Structure & explanation of gif file creation. (For copy and paste)
import matplotlib.pyplot as plt #Actually plot
import numpy as np #Data organization
from matplotlib import animation as animation #Create gif file
#You probably have the data you want to plot that is changing over time
#X it,Y(t)When you do
#First, create a function to plot every frame
#This variable i'interval'Will increase little by little
def iplot(i, args,,,):
plt.clf()#Erase the graph in the previous frame(Delete if you want to keep)
#Draw a frame-by-frame plot here
#As i increases, the data to plot will change accordingly.
#ex) plt.plot(X,Y(i))
#Make a figure as usual
fig = plt.figure(dpi=100) #dpi:resolution
#gif file creation
#meaning:Increase i by interval for each frame by the number of frames in fig, and plot with the iplot function.
#fargs=(,,)Specifies an argument other than i of the iplot function
#i increases every interval
#You can specify how many frames to make with frames
ani = animation.FuncAnimation(fig, iplot,fargs=(args), interval = 1, frames = 50)
#save
#Specify filename
#write r, which method to use?
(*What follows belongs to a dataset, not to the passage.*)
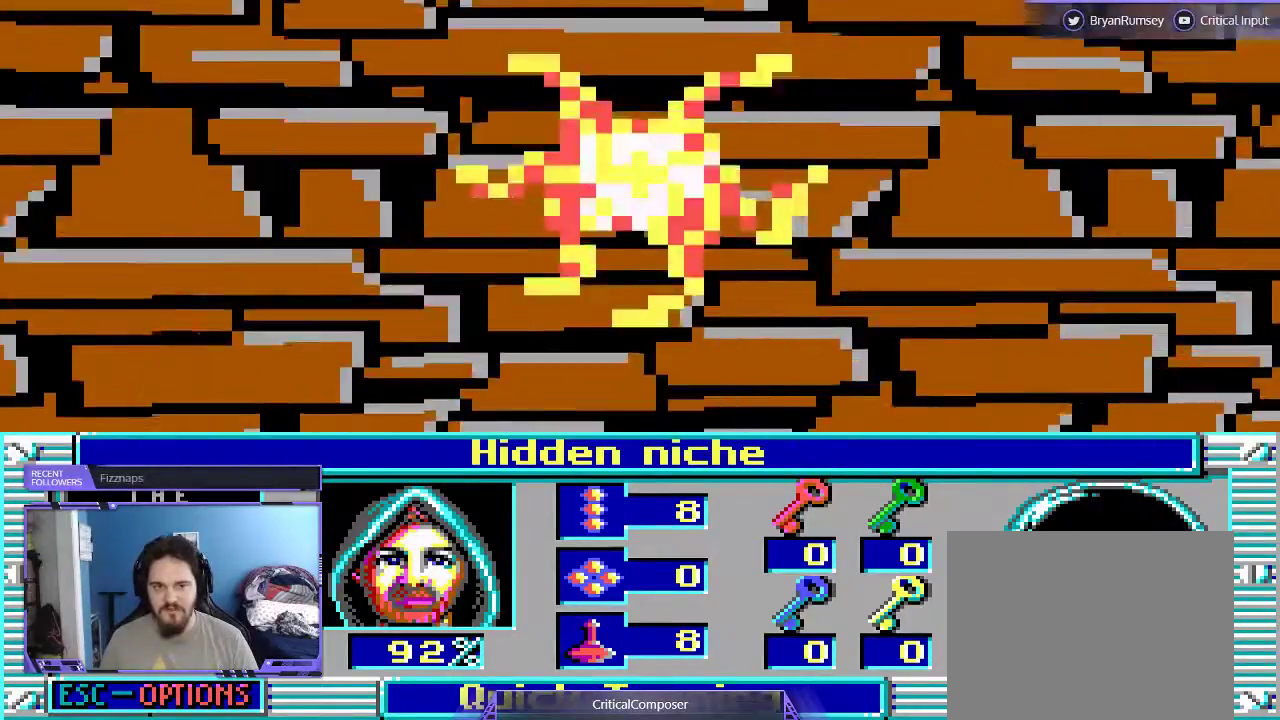
{"dt_ms": 500, "buttons": ["R2"], "events": [[67, "R2", "up"], [233, "R2", "down"], [367, "R2", "up"], [467, "R2", "down"]]}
There is no problem with imagegick for the time being
#Specify how many frames per second with fps
ani.save('filename.gif', writer='imagemagick', fps=20)
The sample code is below.
import matplotlib.pyplot as plt #Actually plot
import numpy as np #Data organization
from matplotlib import animation as animation #Create gif file
#Prepare X and Y to plot.
X = np.linspace(1,10,num=100)
Y = 2*X #y=2x
#Create a function to plot every frame
#This variable i(In the animation function below)'interval'Will increase little by little
def iplot(i,X,Y):
plt.clf()#Without this, the graph of the previous frame remains
plt.plot(X+i,Y)#This time y=Translate 2x in the x direction
plt.xlim((0,60))#Define the range
plt.xlabel('xaxis')
plt.ylabel('yaxis')
plt.text(2,18,"y=2(x-"+str(i)+")")
fig = plt.figure(dpi=100)
#Create gif file
ani = animation.FuncAnimation(fig, iplot,fargs=(X,Y), interval = 1, frames = 50)
#save
ani.save('filename.gif', writer='imagemagick', fps=20)
Since the advanced version has become long, I will write the following article at a later date. Contents --Reading and writing csv files --Reading and exporting HDF5 files
is. Then!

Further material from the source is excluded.